NPS investment: The National Pension System (NPS) is not only a secure way to plan for retirement, but it also offers several opportunities to make money through careful planning, smart asset allocation, and tax benefits. It is a preferred source of retirement planning because by managing NPS account effectively and maximizing its benefits, one can secure a financially comfortable retirement while potentially growing their wealth. However, while existing investors reap benefits from NPS, there’s also no shortage of myths around the scheme that scare potential investors away from it.
Talking about it, Kurian Jose, Chief Executive Officer at Tata Pension Management, shares some common myths about the NPS, and the actual reality around the misinformation:
NPS Investment myth 1: “I am too young to think about retirement”
He says no age is too early to think about retirement. “The earlier you start, the more time your investments have to compound and thereby increase your chances of enjoying a confident retired life. Saving Rs 1 crore in 30 years is easier than saving Rs 1 crore in 10 years,” Jose explains.
NPS Investment myth 2: “My children will take care of me”
The Chief Executive Officer at Tata Pension Management shares that the belief that one’s children will take care of them is a very common one. And clarifies that while several children do take care of their aging parents, it’s essential to recognize that one cannot depend solely on their children for retirement needs. He adds, “A growing number of nuclear families and children that work abroad or in another city means that you have to plan for your retirement without depending on your children.”

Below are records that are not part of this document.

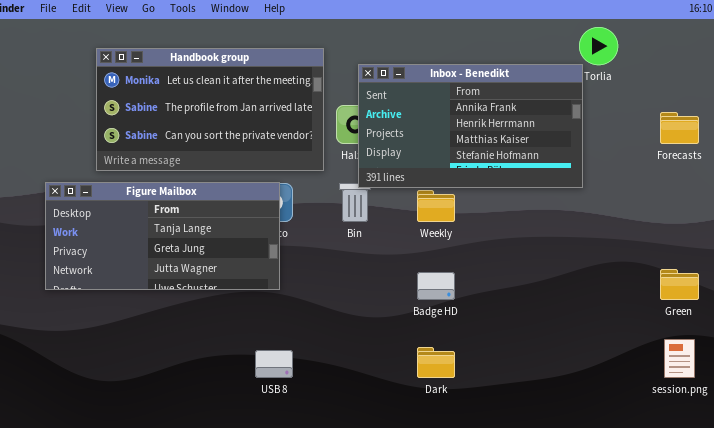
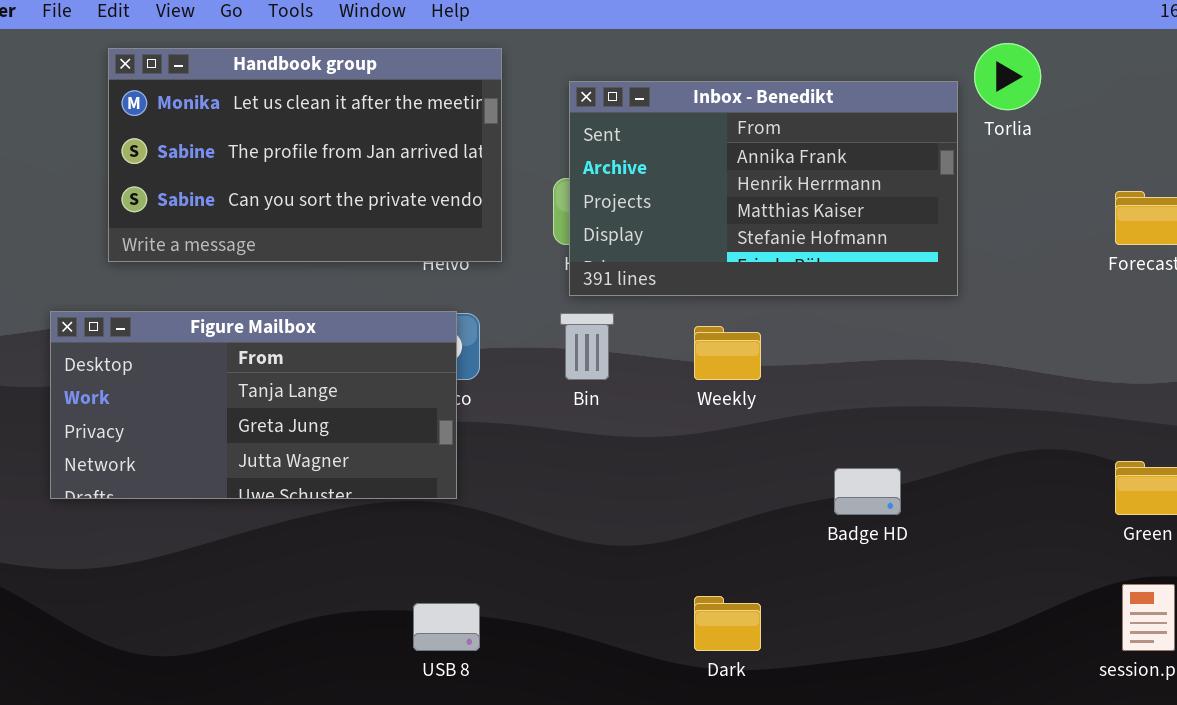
Handbook group: [96,48,324,171] -> [108,48,502,262], moved
Inbox - Benedikt: [358,64,583,188] -> [569,81,958,296], moved
Badge HD: [417,272,455,300] -> [834,468,901,515], moved

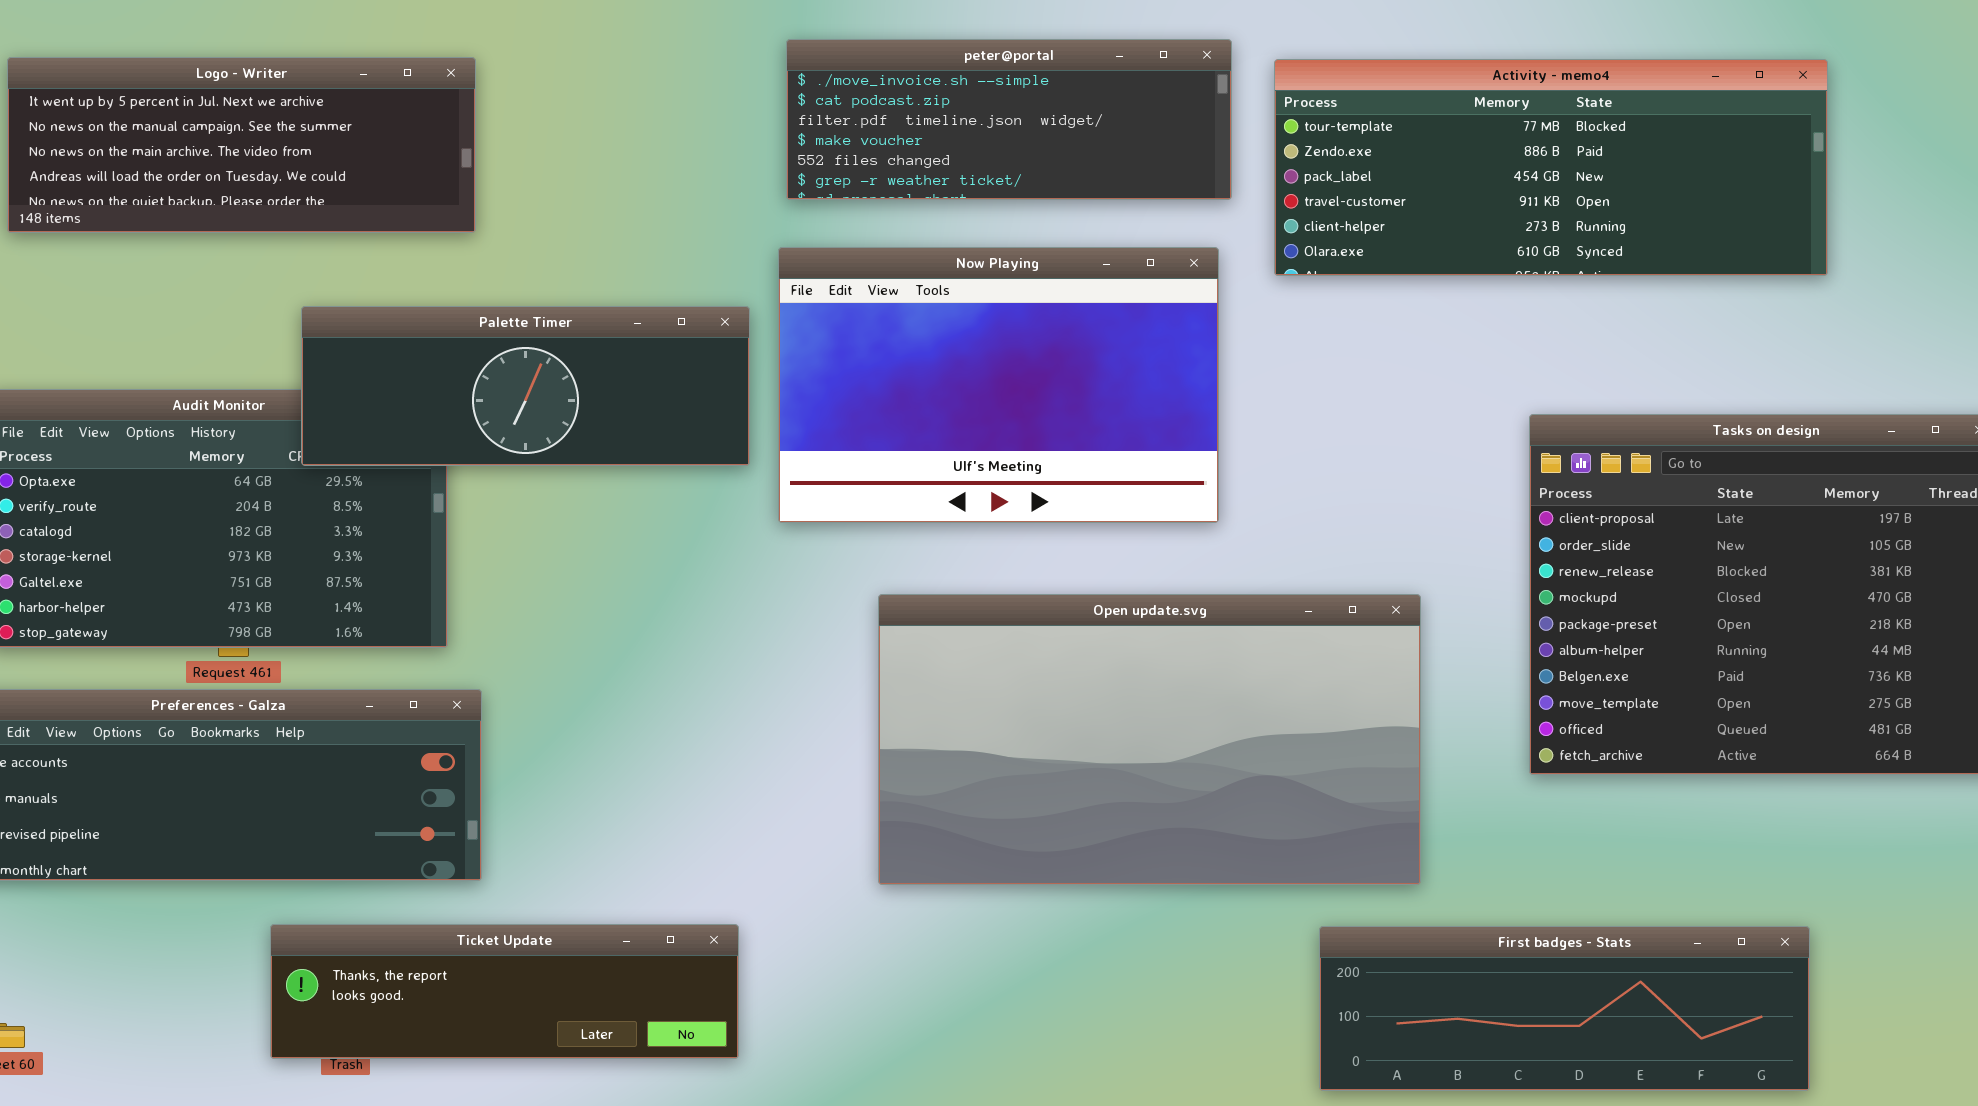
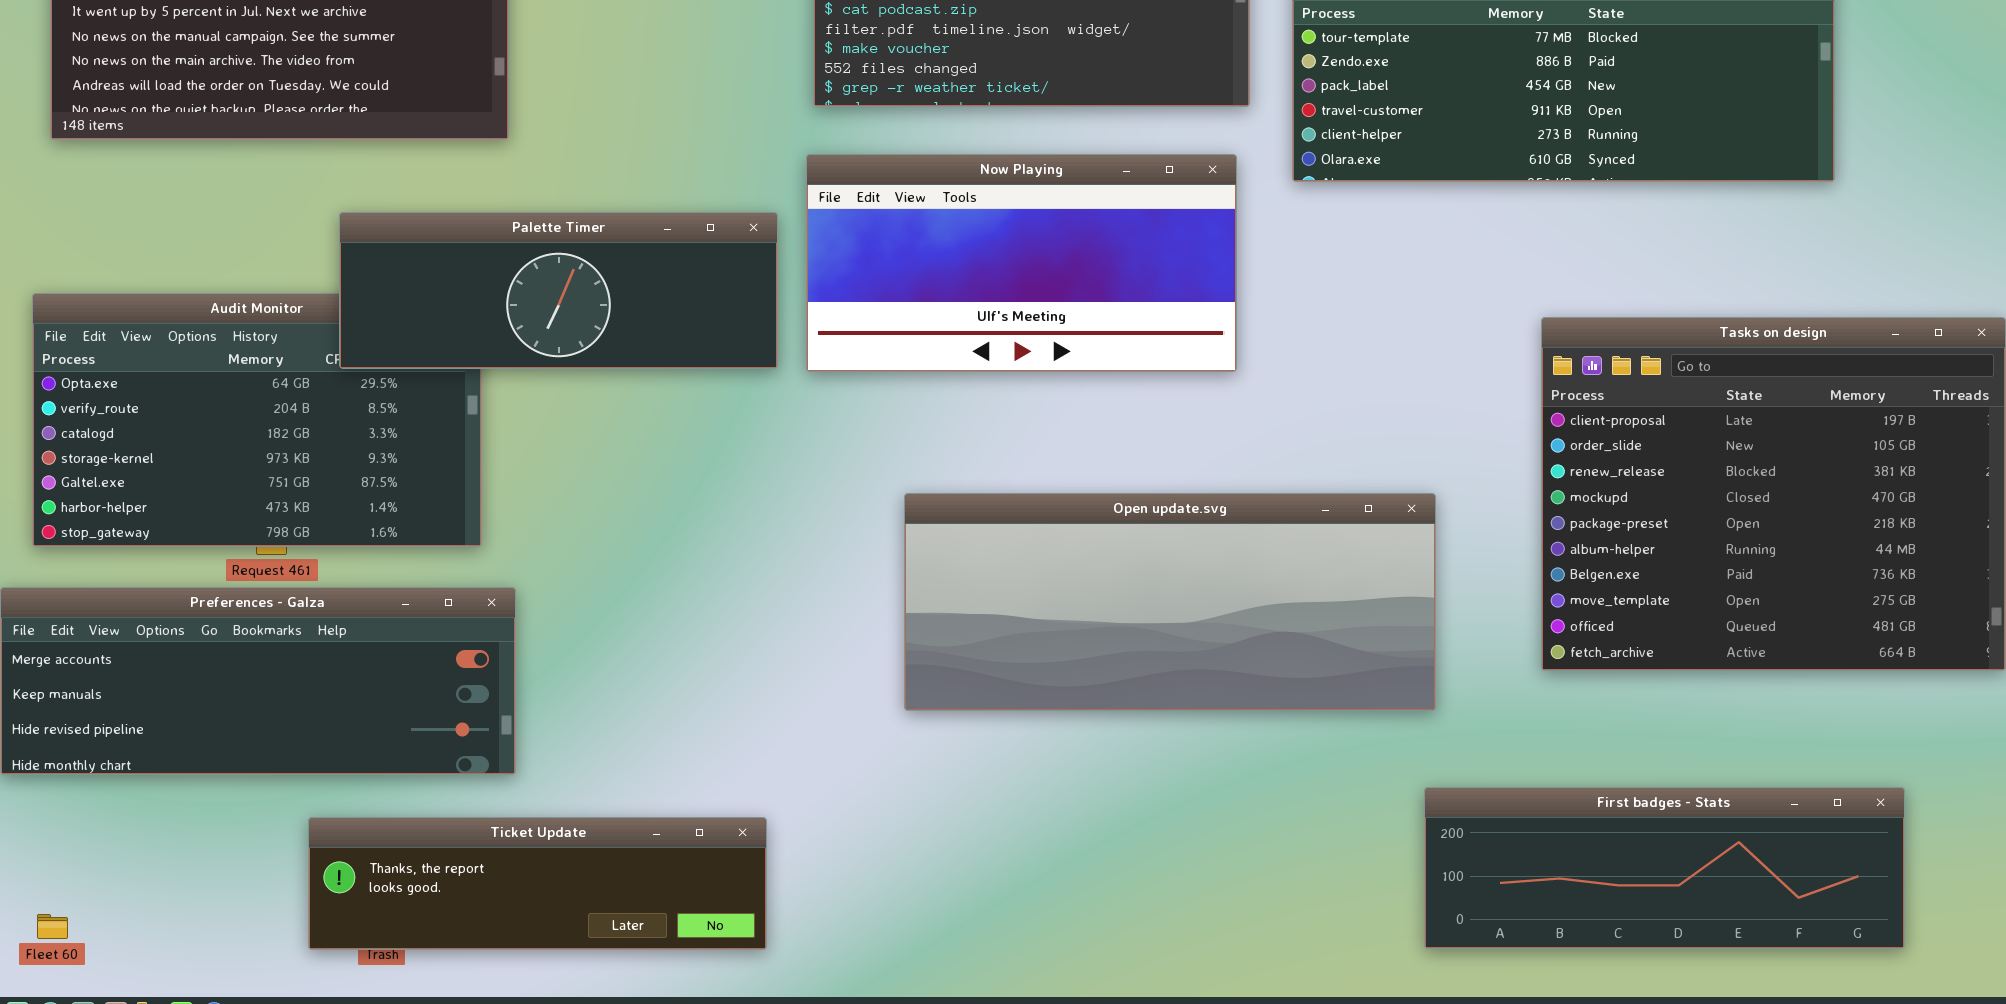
Now Playing: [778,247,1219,523] -> [806,154,1237,372], resized
Open update.svg: [878,594,1421,885] -> [904,493,1436,711], resized
First badges - Stats: [1319,926,1810,1091] -> [1424,787,1905,949], moved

NPS Investment myth 3: “PPF is the best option for retirement”
That Public Provident Fund (PPF) is one of the options available for retirement planning is well-known. However, Jose says, “NPS is also advantageous as it provides higher tax benefits upto Rs 9.50 lakh if Section 80 CCD(1) is combined with Section 80 CCD(1B) and Section 80 CCD (2). Also, NPS provides the potential to earn market linked returns over the long term.”
NPS Investment myth 4: “NPS is only for government employees”
As per Jose, this is one of the most common misconceptions. “While NPS was initially designed for government employees, it was later opened to all Indian citizens, including those in the private sector and self-employed individuals,” he states, adding that anyone between 18 and 70 years of age can invest in NPS.
NPS Investment myth 5: “NPS provides guaranteed returns”
Another misconception is that NPS does not offer guaranteed returns. Instead, Jose clarifies, “It is market-linked, which means the returns are dependent on the performance of the underlying investments chosen by the investor. This can include equity, corporate bonds, and government securities, so returns can vary over time. However over the long term, NPS schemes have provided competitive returns.”
NPS Investment myth 6: “You can’t withdraw your money until retirement”
While NPS is designed for retirement savings, he says there are provisions for partial withdrawals before retirement. And sums up saying that one can make partial withdrawals for specific purposes like education, buying a house, or a medical emergency, subject to certain conditions.